__Dataset entries__

┄┄┄┄┄┄┄┄┄┄

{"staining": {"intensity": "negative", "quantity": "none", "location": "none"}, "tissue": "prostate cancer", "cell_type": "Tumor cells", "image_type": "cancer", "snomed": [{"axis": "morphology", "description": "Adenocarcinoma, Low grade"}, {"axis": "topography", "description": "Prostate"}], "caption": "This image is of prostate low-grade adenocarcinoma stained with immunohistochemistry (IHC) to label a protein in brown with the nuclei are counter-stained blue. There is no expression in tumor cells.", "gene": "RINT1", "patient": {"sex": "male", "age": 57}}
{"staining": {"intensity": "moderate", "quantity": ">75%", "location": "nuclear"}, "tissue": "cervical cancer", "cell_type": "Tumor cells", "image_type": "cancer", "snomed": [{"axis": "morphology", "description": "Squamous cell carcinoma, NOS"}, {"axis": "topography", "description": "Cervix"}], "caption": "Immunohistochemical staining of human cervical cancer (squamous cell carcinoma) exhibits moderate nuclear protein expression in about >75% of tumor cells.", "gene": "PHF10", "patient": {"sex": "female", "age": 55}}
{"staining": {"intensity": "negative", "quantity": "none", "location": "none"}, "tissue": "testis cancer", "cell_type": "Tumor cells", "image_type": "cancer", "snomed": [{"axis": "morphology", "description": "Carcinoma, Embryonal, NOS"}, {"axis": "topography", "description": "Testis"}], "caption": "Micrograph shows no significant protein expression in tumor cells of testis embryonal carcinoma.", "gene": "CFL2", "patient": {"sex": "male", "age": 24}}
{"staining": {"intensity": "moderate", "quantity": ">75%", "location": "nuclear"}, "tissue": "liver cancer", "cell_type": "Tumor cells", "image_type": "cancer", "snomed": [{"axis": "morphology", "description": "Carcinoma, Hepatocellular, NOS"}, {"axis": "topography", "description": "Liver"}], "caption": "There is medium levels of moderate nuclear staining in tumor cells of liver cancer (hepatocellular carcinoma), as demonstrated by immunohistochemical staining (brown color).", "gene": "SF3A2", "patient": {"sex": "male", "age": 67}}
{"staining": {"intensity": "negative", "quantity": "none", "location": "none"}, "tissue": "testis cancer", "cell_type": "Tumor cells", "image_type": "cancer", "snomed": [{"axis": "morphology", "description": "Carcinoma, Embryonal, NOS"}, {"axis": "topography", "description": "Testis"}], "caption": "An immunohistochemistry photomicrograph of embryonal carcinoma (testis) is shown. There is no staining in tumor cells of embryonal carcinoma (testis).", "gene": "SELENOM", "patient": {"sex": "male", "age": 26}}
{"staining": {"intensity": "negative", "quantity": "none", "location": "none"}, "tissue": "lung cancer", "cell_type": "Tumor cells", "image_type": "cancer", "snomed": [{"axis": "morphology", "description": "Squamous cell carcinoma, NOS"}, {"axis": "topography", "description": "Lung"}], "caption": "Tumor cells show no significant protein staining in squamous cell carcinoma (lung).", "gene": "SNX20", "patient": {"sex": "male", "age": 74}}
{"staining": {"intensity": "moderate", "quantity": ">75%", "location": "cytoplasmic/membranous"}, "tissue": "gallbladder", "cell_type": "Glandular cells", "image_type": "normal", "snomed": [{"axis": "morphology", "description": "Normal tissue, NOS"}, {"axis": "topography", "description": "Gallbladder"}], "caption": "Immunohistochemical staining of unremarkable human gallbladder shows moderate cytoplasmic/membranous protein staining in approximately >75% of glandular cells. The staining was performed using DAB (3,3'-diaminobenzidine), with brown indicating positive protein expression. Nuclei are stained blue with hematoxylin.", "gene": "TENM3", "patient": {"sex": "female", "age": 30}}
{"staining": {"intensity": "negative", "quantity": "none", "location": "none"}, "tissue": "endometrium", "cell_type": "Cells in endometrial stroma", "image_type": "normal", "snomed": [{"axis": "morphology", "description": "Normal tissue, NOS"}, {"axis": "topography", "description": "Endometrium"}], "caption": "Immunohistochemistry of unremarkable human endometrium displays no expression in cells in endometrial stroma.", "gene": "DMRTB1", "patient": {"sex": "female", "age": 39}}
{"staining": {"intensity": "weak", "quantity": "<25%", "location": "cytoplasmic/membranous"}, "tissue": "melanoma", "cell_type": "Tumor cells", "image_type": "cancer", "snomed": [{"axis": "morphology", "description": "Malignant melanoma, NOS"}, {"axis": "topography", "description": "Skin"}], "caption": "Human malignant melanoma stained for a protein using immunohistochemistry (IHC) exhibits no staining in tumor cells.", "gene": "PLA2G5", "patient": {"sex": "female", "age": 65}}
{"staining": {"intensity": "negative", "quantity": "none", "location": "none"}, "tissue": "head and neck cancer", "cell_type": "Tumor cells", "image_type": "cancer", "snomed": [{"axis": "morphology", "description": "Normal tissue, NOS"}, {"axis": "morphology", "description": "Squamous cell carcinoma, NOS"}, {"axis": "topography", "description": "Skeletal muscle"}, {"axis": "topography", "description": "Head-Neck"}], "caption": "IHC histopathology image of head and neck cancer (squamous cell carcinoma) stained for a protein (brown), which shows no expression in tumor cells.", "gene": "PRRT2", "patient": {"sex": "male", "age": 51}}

┄┄┄┄┄┄┄┄┄┄

__Task to carry out__
Retype the records above in full, exactly as they appear.

__Response to the task__
{"staining": {"intensity": "negative", "quantity": "none", "location": "none"}, "tissue": "prostate cancer", "cell_type": "Tumor cells", "image_type": "cancer", "snomed": [{"axis": "morphology", "description": "Adenocarcinoma, Low grade"}, {"axis": "topography", "description": "Prostate"}], "caption": "This image is of prostate low-grade adenocarcinoma stained with immunohistochemistry (IHC) to label a protein in brown with the nuclei are counter-stained blue. There is no expression in tumor cells.", "gene": "RINT1", "patient": {"sex": "male", "age": 57}}
{"staining": {"intensity": "moderate", "quantity": ">75%", "location": "nuclear"}, "tissue": "cervical cancer", "cell_type": "Tumor cells", "image_type": "cancer", "snomed": [{"axis": "morphology", "description": "Squamous cell carcinoma, NOS"}, {"axis": "topography", "description": "Cervix"}], "caption": "Immunohistochemical staining of human cervical cancer (squamous cell carcinoma) exhibits moderate nuclear protein expression in about >75% of tumor cells.", "gene": "PHF10", "patient": {"sex": "female", "age": 55}}
{"staining": {"intensity": "negative", "quantity": "none", "location": "none"}, "tissue": "testis cancer", "cell_type": "Tumor cells", "image_type": "cancer", "snomed": [{"axis": "morphology", "description": "Carcinoma, Embryonal, NOS"}, {"axis": "topography", "description": "Testis"}], "caption": "Micrograph shows no significant protein expression in tumor cells of testis embryonal carcinoma.", "gene": "CFL2", "patient": {"sex": "male", "age": 24}}
{"staining": {"intensity": "moderate", "quantity": ">75%", "location": "nuclear"}, "tissue": "liver cancer", "cell_type": "Tumor cells", "image_type": "cancer", "snomed": [{"axis": "morphology", "description": "Carcinoma, Hepatocellular, NOS"}, {"axis": "topography", "description": "Liver"}], "caption": "There is medium levels of moderate nuclear staining in tumor cells of liver cancer (hepatocellular carcinoma), as demonstrated by immunohistochemical staining (brown color).", "gene": "SF3A2", "patient": {"sex": "male", "age": 67}}
{"staining": {"intensity": "negative", "quantity": "none", "location": "none"}, "tissue": "testis cancer", "cell_type": "Tumor cells", "image_type": "cancer", "snomed": [{"axis": "morphology", "description": "Carcinoma, Embryonal, NOS"}, {"axis": "topography", "description": "Testis"}], "caption": "An immunohistochemistry photomicrograph of embryonal carcinoma (testis) is shown. There is no staining in tumor cells of embryonal carcinoma (testis).", "gene": "SELENOM", "patient": {"sex": "male", "age": 26}}
{"staining": {"intensity": "negative", "quantity": "none", "location": "none"}, "tissue": "lung cancer", "cell_type": "Tumor cells", "image_type": "cancer", "snomed": [{"axis": "morphology", "description": "Squamous cell carcinoma, NOS"}, {"axis": "topography", "description": "Lung"}], "caption": "Tumor cells show no significant protein staining in squamous cell carcinoma (lung).", "gene": "SNX20", "patient": {"sex": "male", "age": 74}}
{"staining": {"intensity": "moderate", "quantity": ">75%", "location": "cytoplasmic/membranous"}, "tissue": "gallbladder", "cell_type": "Glandular cells", "image_type": "normal", "snomed": [{"axis": "morphology", "description": "Normal tissue, NOS"}, {"axis": "topography", "description": "Gallbladder"}], "caption": "Immunohistochemical staining of unremarkable human gallbladder shows moderate cytoplasmic/membranous protein staining in approximately >75% of glandular cells. The staining was performed using DAB (3,3'-diaminobenzidine), with brown indicating positive protein expression. Nuclei are stained blue with hematoxylin.", "gene": "TENM3", "patient": {"sex": "female", "age": 30}}
{"staining": {"intensity": "negative", "quantity": "none", "location": "none"}, "tissue": "endometrium", "cell_type": "Cells in endometrial stroma", "image_type": "normal", "snomed": [{"axis": "morphology", "description": "Normal tissue, NOS"}, {"axis": "topography", "description": "Endometrium"}], "caption": "Immunohistochemistry of unremarkable human endometrium displays no expression in cells in endometrial stroma.", "gene": "DMRTB1", "patient": {"sex": "female", "age": 39}}
{"staining": {"intensity": "weak", "quantity": "<25%", "location": "cytoplasmic/membranous"}, "tissue": "melanoma", "cell_type": "Tumor cells", "image_type": "cancer", "snomed": [{"axis": "morphology", "description": "Malignant melanoma, NOS"}, {"axis": "topography", "description": "Skin"}], "caption": "Human malignant melanoma stained for a protein using immunohistochemistry (IHC) exhibits no staining in tumor cells.", "gene": "PLA2G5", "patient": {"sex": "female", "age": 65}}
{"staining": {"intensity": "negative", "quantity": "none", "location": "none"}, "tissue": "head and neck cancer", "cell_type": "Tumor cells", "image_type": "cancer", "snomed": [{"axis": "morphology", "description": "Normal tissue, NOS"}, {"axis": "morphology", "description": "Squamous cell carcinoma, NOS"}, {"axis": "topography", "description": "Skeletal muscle"}, {"axis": "topography", "description": "Head-Neck"}], "caption": "IHC histopathology image of head and neck cancer (squamous cell carcinoma) stained for a protein (brown), which shows no expression in tumor cells.", "gene": "PRRT2", "patient": {"sex": "male", "age": 51}}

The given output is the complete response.